The Greenback extended its decline last week, briefly breaking below the trade-weighted index’s February 2021 lows to levels not seen since early January 2021. Last week’s release of the Federal Reserve Open Market committee’s April meeting was a highlight as it showed members edging towards tapering bond purchases in the future if the economic data continued to be strong. However, despite recent strong inflation data supporting this rhetoric, April’s labour market data missed the mark, casting doubt over this shift in policy stance. We have several Fed members speaking this week as well as the Fed’s preferred measure of inflation – PCE inflation - released on Friday.

  • Tuesday’s CB Consumer Confidence for May is expected to read 118.9 vs. April’s 121.7.
  • Thursday’s Durable Goods orders for April is expected to remain unchanged at 0.8% growth and US annualised quarter-on-quarter GDP growth is expected to read 6.5%. Initial Jobless claims are expected to tick lower to 425k people claiming unemployment vs. last week’s 444k.

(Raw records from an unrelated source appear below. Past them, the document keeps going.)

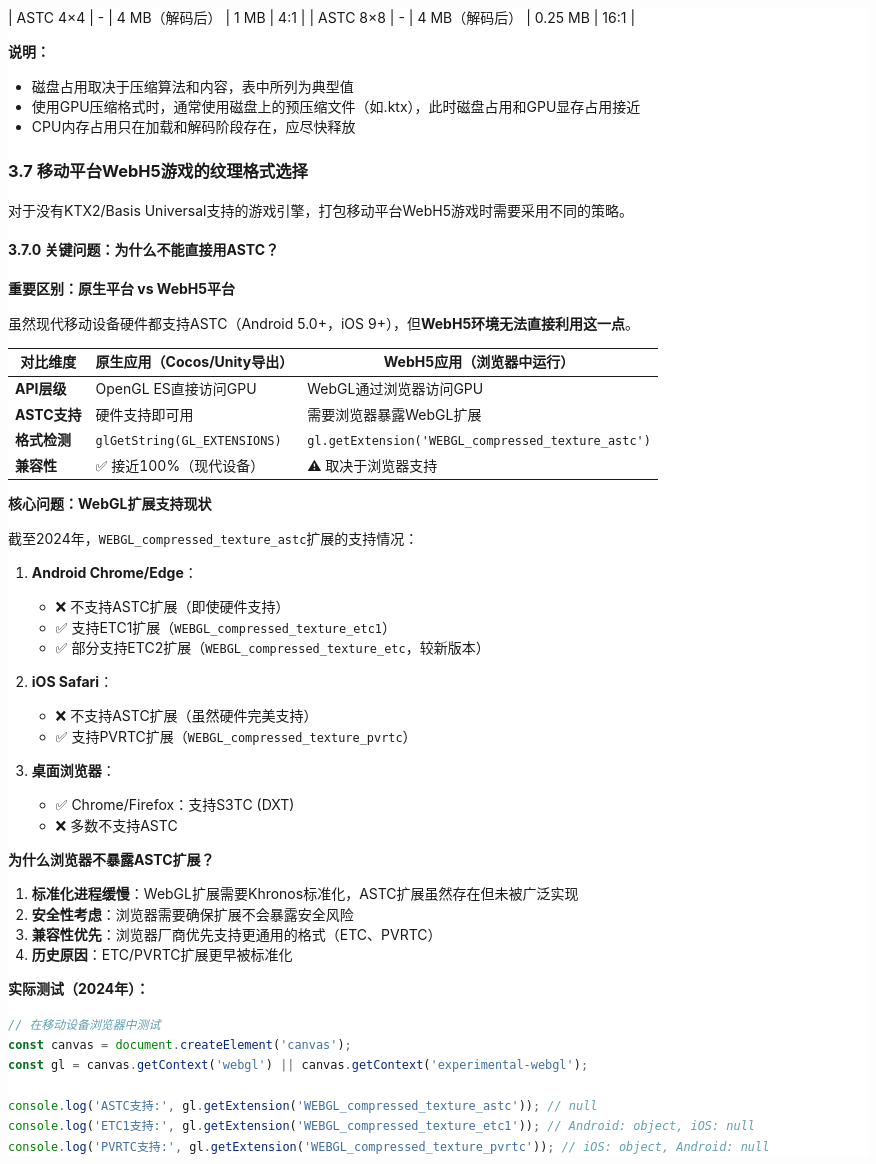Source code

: | ASTC 4×4 | - | 4 MB（解码后） | 1 MB | 4:1 |
| ASTC 8×8 | - | 4 MB（解码后） | 0.25 MB | 16:1 |

**说明：**
- 磁盘占用取决于压缩算法和内容，表中所列为典型值
- 使用GPU压缩格式时，通常使用磁盘上的预压缩文件（如.ktx），此时磁盘占用和GPU显存占用接近
- CPU内存占用只在加载和解码阶段存在，应尽快释放

### 3.7 移动平台WebH5游戏的纹理格式选择

对于没有KTX2/Basis Universal支持的游戏引擎，打包移动平台WebH5游戏时需要采用不同的策略。

#### 3.7.0 关键问题：为什么不能直接用ASTC？

**重要区别：原生平台 vs WebH5平台**

虽然现代移动设备硬件都支持ASTC（Android 5.0+，iOS 9+），但**WebH5环境无法直接利用这一点**。

| 对比维度 | 原生应用（Cocos/Unity导出） | WebH5应用（浏览器中运行） |
|---------|--------------------------|------------------------|
| **API层级** | OpenGL ES直接访问GPU | WebGL通过浏览器访问GPU |
| **ASTC支持** | 硬件支持即可用 | 需要浏览器暴露WebGL扩展 |
| **格式检测** | `glGetString(GL_EXTENSIONS)` | `gl.getExtension('WEBGL_compressed_texture_astc')` |
| **兼容性** | ✅ 接近100%（现代设备） | ⚠️ 取决于浏览器支持 |

**核心问题：WebGL扩展支持现状**

截至2024年，`WEBGL_compressed_texture_astc`扩展的支持情况：

1. **Android Chrome/Edge**：
   - ❌ 不支持ASTC扩展（即使硬件支持）
   - ✅ 支持ETC1扩展（`WEBGL_compressed_texture_etc1`）
   - ✅ 部分支持ETC2扩展（`WEBGL_compressed_texture_etc`，较新版本）

2. **iOS Safari**：
   - ❌ 不支持ASTC扩展（虽然硬件完美支持）
   - ✅ 支持PVRTC扩展（`WEBGL_compressed_texture_pvrtc`）

3. **桌面浏览器**：
   - ✅ Chrome/Firefox：支持S3TC (DXT)
   - ❌ 多数不支持ASTC

**为什么浏览器不暴露ASTC扩展？**

1. **标准化进程缓慢**：WebGL扩展需要Khronos标准化，ASTC扩展虽然存在但未被广泛实现
2. **安全性考虑**：浏览器需要确保扩展不会暴露安全风险
3. **兼容性优先**：浏览器厂商优先支持更通用的格式（ETC、PVRTC）
4. **历史原因**：ETC/PVRTC扩展更早被标准化

**实际测试（2024年）：**

```javascript
// 在移动设备浏览器中测试
const canvas = document.createElement('canvas');
const gl = canvas.getContext('webgl') || canvas.getContext('experimental-webgl');

console.log('ASTC支持:', gl.getExtension('WEBGL_compressed_texture_astc')); // null
console.log('ETC1支持:', gl.getExtension('WEBGL_compressed_texture_etc1')); // Android: object, iOS: null
console.log('PVRTC支持:', gl.getExtension('WEBGL_compressed_texture_pvrtc')); // iOS: object, Android: null
```
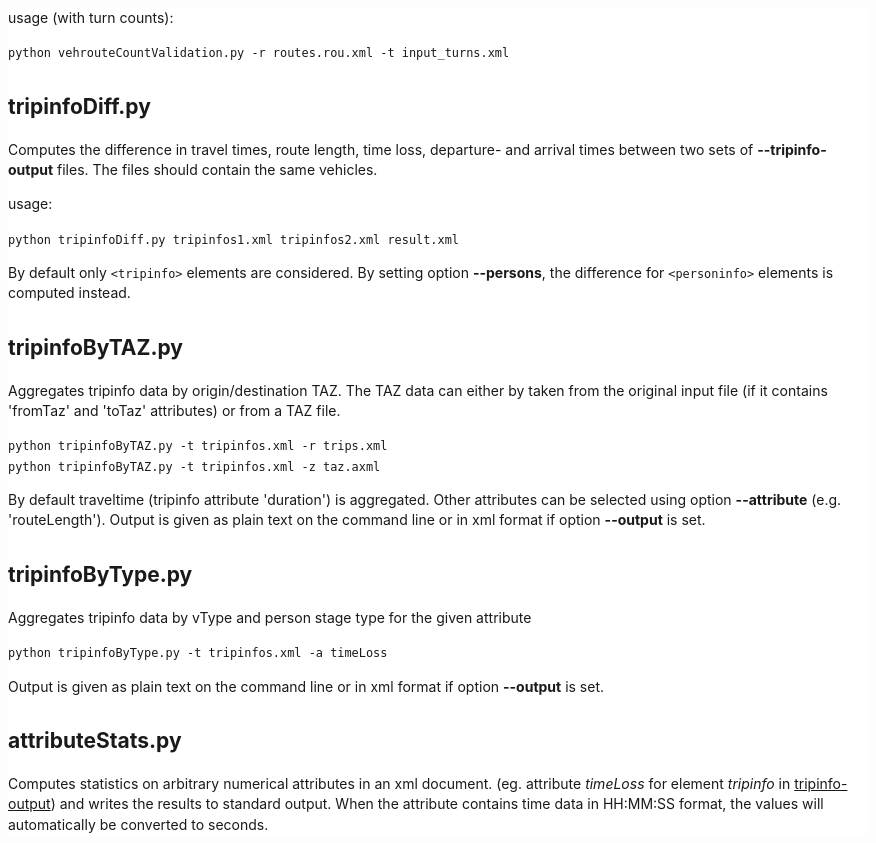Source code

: usage (with turn counts):

```
python vehrouteCountValidation.py -r routes.rou.xml -t input_turns.xml
```

## tripinfoDiff.py

Computes the difference in travel times, route length, time loss,
departure- and arrival times between two sets of **--tripinfo-output** files. The files
should contain the same vehicles.

usage:

```
python tripinfoDiff.py tripinfos1.xml tripinfos2.xml result.xml
```

By default only `<tripinfo>` elements are considered. By setting option **--persons**, the
difference for `<personinfo>` elements is computed instead.

## tripinfoByTAZ.py

Aggregates tripinfo data by origin/destination TAZ. The TAZ data can
either by taken from the original input file (if it contains 'fromTaz'
and 'toTaz' attributes) or from a TAZ file.

```
python tripinfoByTAZ.py -t tripinfos.xml -r trips.xml
python tripinfoByTAZ.py -t tripinfos.xml -z taz.axml
```

By default traveltime (tripinfo attribute 'duration') is aggregated.
Other attributes can be selected using option **--attribute** (e.g. 'routeLength').
Output is given as plain text on the command line or in xml format if
option **--output** is set.

## tripinfoByType.py

Aggregates tripinfo data by vType and person stage type for the given attribute

```
python tripinfoByType.py -t tripinfos.xml -a timeLoss

```

Output is given as plain text on the command line or in xml format if option **--output** is set.

## attributeStats.py

Computes statistics on arbitrary numerical attributes in an xml
document. (eg. attribute *timeLoss* for element *tripinfo* in
[tripinfo-output](../Simulation/Output/TripInfo.md)) and writes the
results to standard output. When the attribute contains time data in HH:MM:SS format, the values will automatically be converted to seconds.
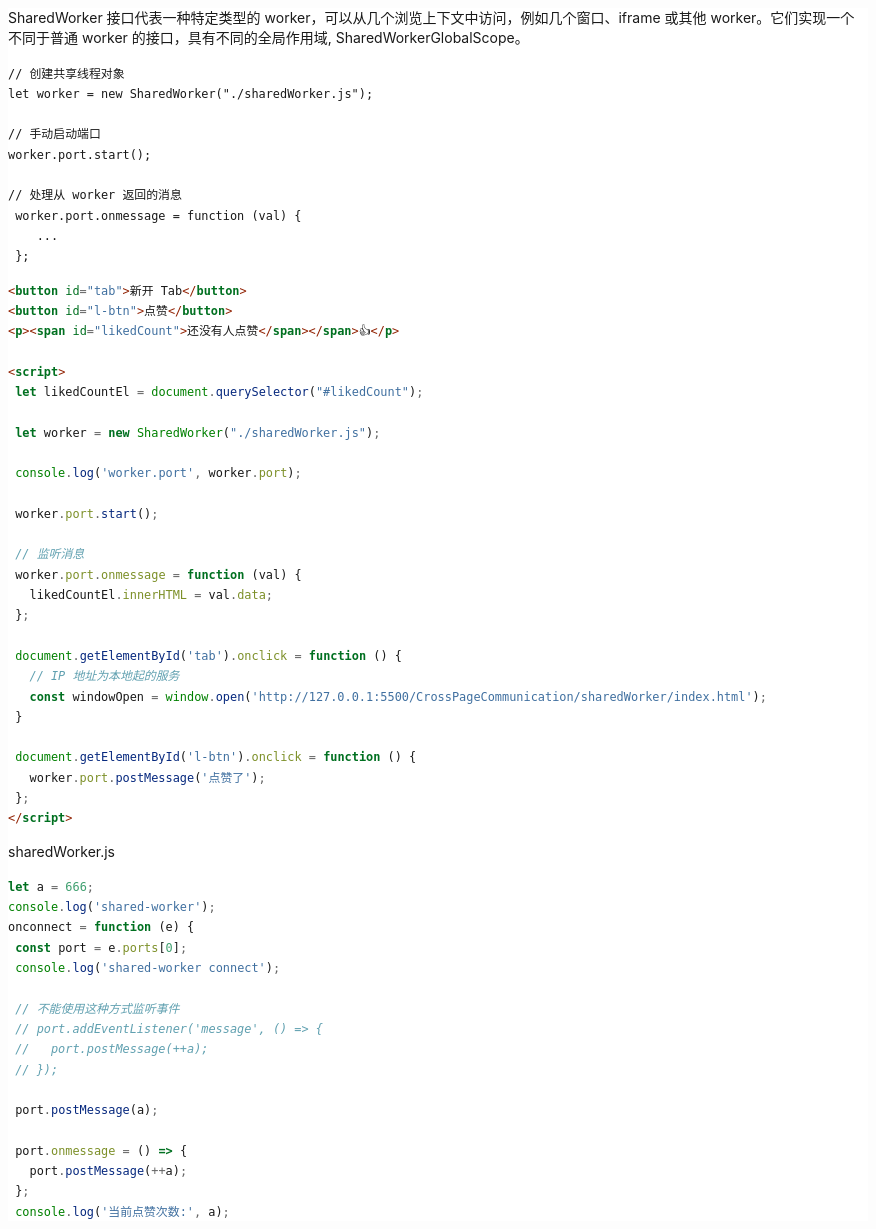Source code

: SharedWorker 接口代表一种特定类型的 worker，可以从几个浏览上下文中访问，例如几个窗口、iframe 或其他 worker。它们实现一个不同于普通 worker 的接口，具有不同的全局作用域, SharedWorkerGlobalScope。

```html
// 创建共享线程对象
let worker = new SharedWorker("./sharedWorker.js");
 
// 手动启动端口
worker.port.start();
 
// 处理从 worker 返回的消息
 worker.port.onmessage = function (val) {
    ...
 };
```

```html
<button id="tab">新开 Tab</button>
<button id="l-btn">点赞</button>
<p><span id="likedCount">还没有人点赞</span></span>👍</p>

<script>
 let likedCountEl = document.querySelector("#likedCount");
 
 let worker = new SharedWorker("./sharedWorker.js");
 
 console.log('worker.port', worker.port);
 
 worker.port.start();
 
 // 监听消息
 worker.port.onmessage = function (val) {
   likedCountEl.innerHTML = val.data;
 };
 
 document.getElementById('tab').onclick = function () {
   // IP 地址为本地起的服务
   const windowOpen = window.open('http://127.0.0.1:5500/CrossPageCommunication/sharedWorker/index.html');
 }
 
 document.getElementById('l-btn').onclick = function () {
   worker.port.postMessage('点赞了');
 };
</script>
```
sharedWorker.js

```js
let a = 666;
console.log('shared-worker');
onconnect = function (e) {
 const port = e.ports[0];
 console.log('shared-worker connect');
 
 // 不能使用这种方式监听事件
 // port.addEventListener('message', () => {
 //   port.postMessage(++a);
 // });
 
 port.postMessage(a);
 
 port.onmessage = () => {
   port.postMessage(++a);
 };
 console.log('当前点赞次数:', a);
```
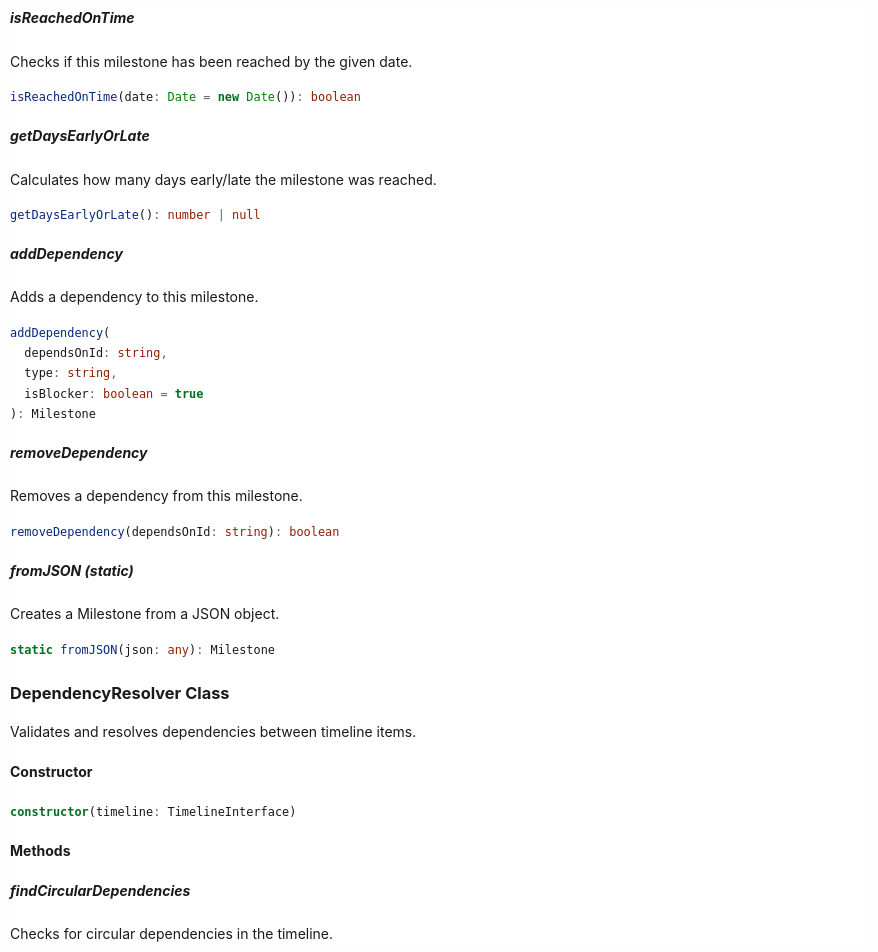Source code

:##### isReachedOnTime

Checks if this milestone has been reached by the given date.

```typescript
isReachedOnTime(date: Date = new Date()): boolean
```

##### getDaysEarlyOrLate

Calculates how many days early/late the milestone was reached.

```typescript
getDaysEarlyOrLate(): number | null
```

##### addDependency

Adds a dependency to this milestone.

```typescript
addDependency(
  dependsOnId: string, 
  type: string, 
  isBlocker: boolean = true
): Milestone
```

##### removeDependency

Removes a dependency from this milestone.

```typescript
removeDependency(dependsOnId: string): boolean
```

##### fromJSON (static)

Creates a Milestone from a JSON object.

```typescript
static fromJSON(json: any): Milestone
```

### DependencyResolver Class

Validates and resolves dependencies between timeline items.

#### Constructor

```typescript
constructor(timeline: TimelineInterface)
```

#### Methods

##### findCircularDependencies

Checks for circular dependencies in the timeline.
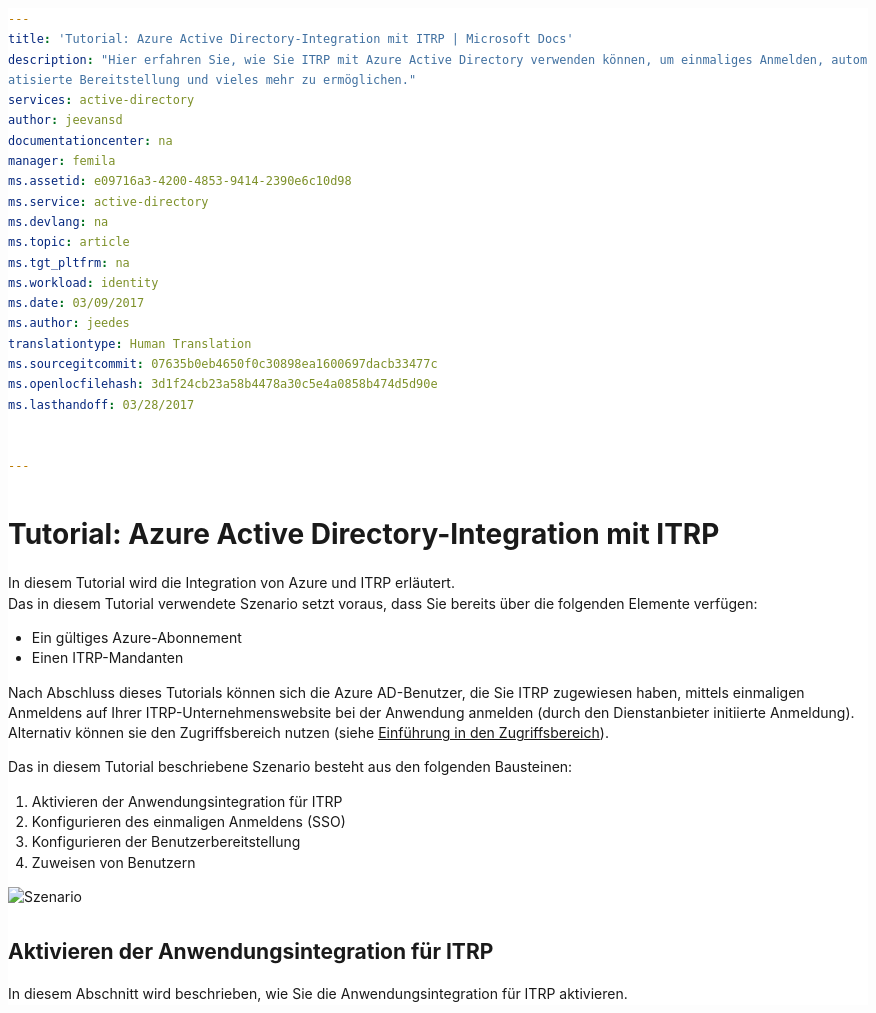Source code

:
 ```yaml
---
title: 'Tutorial: Azure Active Directory-Integration mit ITRP | Microsoft Docs'
description: "Hier erfahren Sie, wie Sie ITRP mit Azure Active Directory verwenden können, um einmaliges Anmelden, automatisierte Bereitstellung und vieles mehr zu ermöglichen."
services: active-directory
author: jeevansd
documentationcenter: na
manager: femila
ms.assetid: e09716a3-4200-4853-9414-2390e6c10d98
ms.service: active-directory
ms.devlang: na
ms.topic: article
ms.tgt_pltfrm: na
ms.workload: identity
ms.date: 03/09/2017
ms.author: jeedes
translationtype: Human Translation
ms.sourcegitcommit: 07635b0eb4650f0c30898ea1600697dacb33477c
ms.openlocfilehash: 3d1f24cb23a58b4478a30c5e4a0858b474d5d90e
ms.lasthandoff: 03/28/2017


---
```

# <a name="tutorial-azure-active-directory-integration-with-itrp"></a>Tutorial: Azure Active Directory-Integration mit ITRP
In diesem Tutorial wird die Integration von Azure und ITRP erläutert.  
Das in diesem Tutorial verwendete Szenario setzt voraus, dass Sie bereits über die folgenden Elemente verfügen:

* Ein gültiges Azure-Abonnement
* Einen ITRP-Mandanten

Nach Abschluss dieses Tutorials können sich die Azure AD-Benutzer, die Sie ITRP zugewiesen haben, mittels einmaligen Anmeldens auf Ihrer ITRP-Unternehmenswebsite bei der Anwendung anmelden (durch den Dienstanbieter initiierte Anmeldung). Alternativ können sie den Zugriffsbereich nutzen (siehe [Einführung in den Zugriffsbereich](active-directory-saas-access-panel-introduction.md)).

Das in diesem Tutorial beschriebene Szenario besteht aus den folgenden Bausteinen:

1. Aktivieren der Anwendungsintegration für ITRP
2. Konfigurieren des einmaligen Anmeldens (SSO)
3. Konfigurieren der Benutzerbereitstellung
4. Zuweisen von Benutzern

![Szenario](./media/active-directory-saas-itrp-tutorial/IC775551.png "Szenario")

## <a name="enable-the-application-integration-for-itrp"></a>Aktivieren der Anwendungsintegration für ITRP
In diesem Abschnitt wird beschrieben, wie Sie die Anwendungsintegration für ITRP aktivieren.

  • Friday’s Personal Spending for April is expected to read 0.5% growth vs. March’s 4.2% growth while Personal Incomes are expected to show -14.8% growth after growing 21.1% in March which was supported by US stimulus check payments.
  • Also on Friday, the Fed’s preferred measure of inflation, PCE Inflation, for April is expected to read 3.5% year on year, up from 2.3% previously and 0.6% month on month up from 0.5% in March. Friday’s MNI Chicago PMI for May is forecasted 69.0, down from 72.1 in April while the University of Michigan Sentiment survey for May is expected to read 83.0, up from 82.8 previously.